> [Supplied passage]
If that is the case, then what about the mountains of peer-reviewed literature that use the exact same terms?

It appears to me you guys don't have such a good grasp on the models and anything a critic says, you automatically charge they are ignorant, wrong, their point cannot be right, and amazingly even if they say the exact same thing as evos.

That still doesn't make any sense. Explain what you mean when you use the phrase "the origin of the higher taxa via sequential speciation."
 
Exactly hence my point on sequential speciation, however one wants to decribe species, and yet you guys suggest that's wrong.

How can it be right when you say it but wrong when I do!

I don't know but it's bloody funny watching everyone squirm around to avoid addressing any actual point in the OP. No quotes from the OP, no references to other texts which contradict it, (other than an armwave to a book saying it's in there somewhere). Just bald unsupported denials and strawmen. It's pretty pathetic really.
 
The closest we have to a definition is that two animals are different species if they physically can not, or deliberately choose not to, reproduce and give viable offspring. It removes usually infertile hybrids like mules or ligers .

But even that's not perfect. There are different plant species that do produce viable offspring together.

Even "species" is a human invention.

This is also destroyed by squamates (the natural group for all lizards -which includes snakes). There are dozens of examples of distantly related taxa producing viable offspring.

I have seen the by (later proven viable) products of parents from different genera.

The evolutionary species concept (paraphrased as a population of ancestor-decedent organisms that share evolutionary tendencies and historical fate) seems to me the most correct at the moment, but again, it doesn't matter what we call it....
 
I don't know but it's bloody funny watching everyone squirm around to avoid addressing any actual point in the OP. No quotes from the OP, no references to other texts which contradict it, (other than an armwave to a book saying it's in there somewhere). Just bald unsupported denials and strawmen. It's pretty pathetic really.

We're supposed to address creationism, the idea that god poofed the universe into existence? We're supposed to address intelligent design, which was proven in a court of law to be creationism?

That's half of his post. Front-loading was dealt with enough in the other thread.
And I can't find anything useful on saltationism, so I feel safe assuming that his lack of any resources on that topic means that the topic isn't useful.

> [Brief 1]
In the forum discussion about species, which species concept does one poster call the most correct at the moment?
> [Brief 2]
Write the next part of the forum discussion about species and creationism, following on from its final line.

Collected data
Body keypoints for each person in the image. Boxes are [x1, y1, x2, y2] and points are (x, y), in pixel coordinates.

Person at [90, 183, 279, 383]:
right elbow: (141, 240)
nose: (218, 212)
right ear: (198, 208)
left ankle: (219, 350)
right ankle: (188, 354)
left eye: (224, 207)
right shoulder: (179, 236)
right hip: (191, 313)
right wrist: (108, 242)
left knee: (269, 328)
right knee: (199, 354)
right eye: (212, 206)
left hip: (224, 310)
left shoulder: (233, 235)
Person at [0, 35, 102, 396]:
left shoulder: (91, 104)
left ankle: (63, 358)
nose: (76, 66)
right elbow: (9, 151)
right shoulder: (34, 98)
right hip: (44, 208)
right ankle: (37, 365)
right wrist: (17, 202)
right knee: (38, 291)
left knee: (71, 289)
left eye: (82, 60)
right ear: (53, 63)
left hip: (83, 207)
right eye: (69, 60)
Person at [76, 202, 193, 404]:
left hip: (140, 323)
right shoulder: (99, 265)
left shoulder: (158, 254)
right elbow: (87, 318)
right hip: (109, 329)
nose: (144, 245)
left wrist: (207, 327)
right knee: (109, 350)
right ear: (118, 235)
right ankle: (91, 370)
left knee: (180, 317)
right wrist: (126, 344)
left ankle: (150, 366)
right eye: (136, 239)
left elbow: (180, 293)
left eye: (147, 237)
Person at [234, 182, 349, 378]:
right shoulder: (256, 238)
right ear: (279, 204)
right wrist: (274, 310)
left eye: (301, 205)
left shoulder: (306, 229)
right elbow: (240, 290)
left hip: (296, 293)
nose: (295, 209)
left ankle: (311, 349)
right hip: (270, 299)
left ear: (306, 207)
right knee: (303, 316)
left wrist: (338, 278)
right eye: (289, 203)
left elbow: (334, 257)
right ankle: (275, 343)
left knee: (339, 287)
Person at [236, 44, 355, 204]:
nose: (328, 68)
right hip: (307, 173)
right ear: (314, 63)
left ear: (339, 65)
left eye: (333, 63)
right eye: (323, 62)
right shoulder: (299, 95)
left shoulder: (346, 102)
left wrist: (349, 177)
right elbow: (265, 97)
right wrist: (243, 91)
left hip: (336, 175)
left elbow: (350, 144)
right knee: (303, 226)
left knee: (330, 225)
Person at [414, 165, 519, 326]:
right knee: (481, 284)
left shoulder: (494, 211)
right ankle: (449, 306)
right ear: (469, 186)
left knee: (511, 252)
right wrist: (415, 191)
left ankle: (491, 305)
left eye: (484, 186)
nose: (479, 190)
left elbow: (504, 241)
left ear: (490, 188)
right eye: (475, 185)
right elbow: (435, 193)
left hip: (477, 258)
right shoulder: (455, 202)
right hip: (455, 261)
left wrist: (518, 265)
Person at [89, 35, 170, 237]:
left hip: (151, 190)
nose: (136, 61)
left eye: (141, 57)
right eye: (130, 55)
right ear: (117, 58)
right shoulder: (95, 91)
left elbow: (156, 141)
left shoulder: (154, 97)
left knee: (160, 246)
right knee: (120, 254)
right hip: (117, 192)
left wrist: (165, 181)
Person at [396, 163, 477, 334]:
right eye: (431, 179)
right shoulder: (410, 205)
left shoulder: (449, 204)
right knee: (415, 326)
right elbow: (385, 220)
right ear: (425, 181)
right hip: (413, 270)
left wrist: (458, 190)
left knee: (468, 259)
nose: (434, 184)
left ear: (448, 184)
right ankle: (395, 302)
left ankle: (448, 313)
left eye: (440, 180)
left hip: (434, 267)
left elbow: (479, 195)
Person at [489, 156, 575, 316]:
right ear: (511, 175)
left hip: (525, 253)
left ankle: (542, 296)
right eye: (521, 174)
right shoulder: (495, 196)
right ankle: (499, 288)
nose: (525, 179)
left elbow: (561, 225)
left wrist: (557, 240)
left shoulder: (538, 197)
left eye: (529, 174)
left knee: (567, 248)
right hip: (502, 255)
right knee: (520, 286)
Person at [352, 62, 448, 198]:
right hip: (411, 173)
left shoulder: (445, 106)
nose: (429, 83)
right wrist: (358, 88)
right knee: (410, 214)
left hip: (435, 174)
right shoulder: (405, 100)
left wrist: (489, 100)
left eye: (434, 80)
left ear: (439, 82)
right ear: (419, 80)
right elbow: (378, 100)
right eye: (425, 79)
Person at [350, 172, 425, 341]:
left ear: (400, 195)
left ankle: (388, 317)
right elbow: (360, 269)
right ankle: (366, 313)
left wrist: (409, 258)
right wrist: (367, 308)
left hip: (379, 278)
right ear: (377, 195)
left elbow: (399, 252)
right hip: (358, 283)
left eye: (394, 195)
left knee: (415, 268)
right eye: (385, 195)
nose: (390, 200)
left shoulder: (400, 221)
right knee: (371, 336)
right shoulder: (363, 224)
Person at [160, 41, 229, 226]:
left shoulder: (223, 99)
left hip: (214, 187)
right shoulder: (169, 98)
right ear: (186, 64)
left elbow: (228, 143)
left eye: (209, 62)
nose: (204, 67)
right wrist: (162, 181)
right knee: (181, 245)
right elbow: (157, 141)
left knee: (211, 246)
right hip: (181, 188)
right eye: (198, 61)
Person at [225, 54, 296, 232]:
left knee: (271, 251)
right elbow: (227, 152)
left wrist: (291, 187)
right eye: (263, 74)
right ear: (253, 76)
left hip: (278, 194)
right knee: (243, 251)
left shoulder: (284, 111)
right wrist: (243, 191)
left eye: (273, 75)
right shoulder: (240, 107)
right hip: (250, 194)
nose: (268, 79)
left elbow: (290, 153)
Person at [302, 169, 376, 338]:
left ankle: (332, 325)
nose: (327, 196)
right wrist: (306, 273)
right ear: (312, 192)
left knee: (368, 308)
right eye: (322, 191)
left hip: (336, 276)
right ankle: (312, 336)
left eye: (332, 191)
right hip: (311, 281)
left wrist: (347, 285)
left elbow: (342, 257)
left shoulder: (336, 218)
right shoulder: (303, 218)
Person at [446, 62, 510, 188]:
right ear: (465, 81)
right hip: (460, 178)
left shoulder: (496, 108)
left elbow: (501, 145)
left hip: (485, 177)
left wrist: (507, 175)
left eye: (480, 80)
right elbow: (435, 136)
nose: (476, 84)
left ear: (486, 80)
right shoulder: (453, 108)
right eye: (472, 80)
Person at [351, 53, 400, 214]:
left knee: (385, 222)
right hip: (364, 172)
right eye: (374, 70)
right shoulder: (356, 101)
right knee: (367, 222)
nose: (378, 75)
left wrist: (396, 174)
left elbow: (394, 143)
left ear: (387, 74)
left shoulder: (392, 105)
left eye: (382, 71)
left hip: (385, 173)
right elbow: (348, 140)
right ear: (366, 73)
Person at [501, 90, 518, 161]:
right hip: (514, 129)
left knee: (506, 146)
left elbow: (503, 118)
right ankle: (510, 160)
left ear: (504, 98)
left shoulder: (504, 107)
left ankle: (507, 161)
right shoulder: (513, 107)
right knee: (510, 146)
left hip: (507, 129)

--

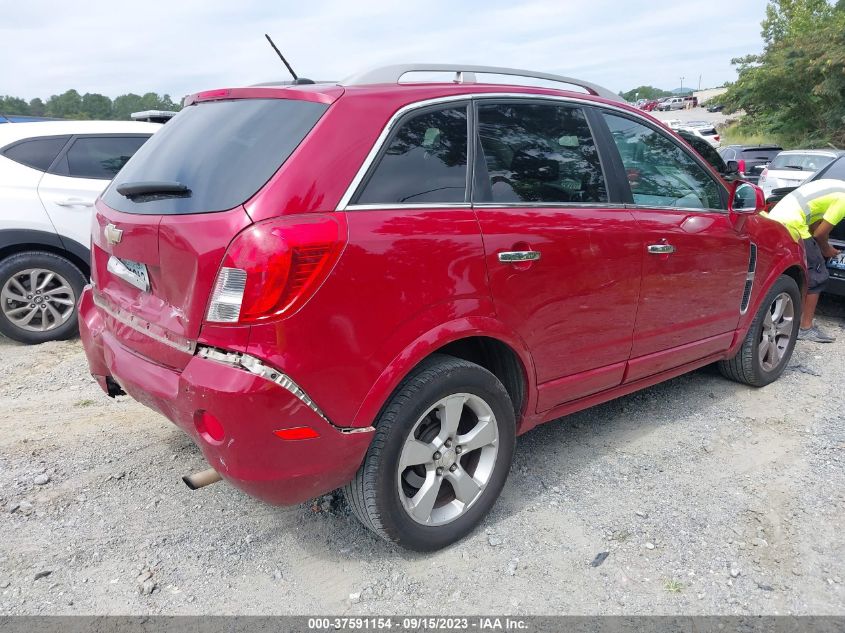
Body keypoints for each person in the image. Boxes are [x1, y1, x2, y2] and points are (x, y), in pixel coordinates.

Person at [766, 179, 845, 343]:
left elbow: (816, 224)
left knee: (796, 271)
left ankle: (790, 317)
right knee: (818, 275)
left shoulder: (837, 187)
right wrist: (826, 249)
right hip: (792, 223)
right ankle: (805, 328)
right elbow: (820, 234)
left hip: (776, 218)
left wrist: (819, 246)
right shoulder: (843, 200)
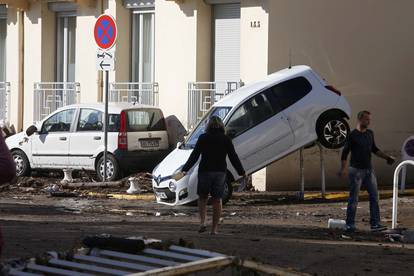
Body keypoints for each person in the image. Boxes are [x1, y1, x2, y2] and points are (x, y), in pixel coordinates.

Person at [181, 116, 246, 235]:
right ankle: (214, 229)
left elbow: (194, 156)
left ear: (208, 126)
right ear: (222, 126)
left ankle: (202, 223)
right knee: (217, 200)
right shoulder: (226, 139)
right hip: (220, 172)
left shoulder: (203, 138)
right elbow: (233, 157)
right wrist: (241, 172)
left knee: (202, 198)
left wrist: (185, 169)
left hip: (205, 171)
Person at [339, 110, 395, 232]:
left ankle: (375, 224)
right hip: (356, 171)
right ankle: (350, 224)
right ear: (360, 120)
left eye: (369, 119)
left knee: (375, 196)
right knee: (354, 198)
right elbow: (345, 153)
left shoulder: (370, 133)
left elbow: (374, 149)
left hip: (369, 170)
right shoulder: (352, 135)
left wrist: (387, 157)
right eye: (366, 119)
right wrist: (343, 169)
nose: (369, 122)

> [Task result 1]
The evolutionary species concept.

> [Task result 2]
The concept of “higher taxa”, and how such taxa arise, is a very complicated subject, and one that deserves a better presentation that it currently is receiving. Here is my correction of Point 1 above. Please keep in mind my previous statement: Anything less than about 500 pages is necessarily incomplete, and that includes this. And to be honest, I wrote this while downloading geologic maps, so there are any number of nuances that I’ve missed; however, I believe this to be a decent summary of several summaries of summaries of where taxonomy currently stands, with sufficient personal bias (though I tried to call out where that is and why I think what I do).

First, what is a “higher taxa?” To answer that we have to ask “What is taxonomy?” This is far from a simple question—taxonomy is an evolving system, and therefore a moving target for definitions. However, we can break taxonomy into roughly two groups: the practical and the theoretical.

Practical taxonomy is best seen in the Linnaean system: Domain, Kingdom, Phylum, Class, Order, Family, Genus, Species. This sort of taxonomy also includes “common names”—informal classifications based on observation. Examples of this include pretty much every non-scientific classification of organisms, and are found all over the world. The thing about these systems is that they do not assume evolutionary relationships. Even Linnaeus didn’t (he couldn’t—there was no theory of evolution at the time he was writing). These are merely ways to organize living things in a way that makes sense—or, as a professor of mine put it, “figuring out how to put things in boxes”. Like went with like not because they were assumed to have evolved from one another, but merely because that’s a natural human behavior. Groups of like things that were similar were grouped into larger groups—which we now call higher taxa.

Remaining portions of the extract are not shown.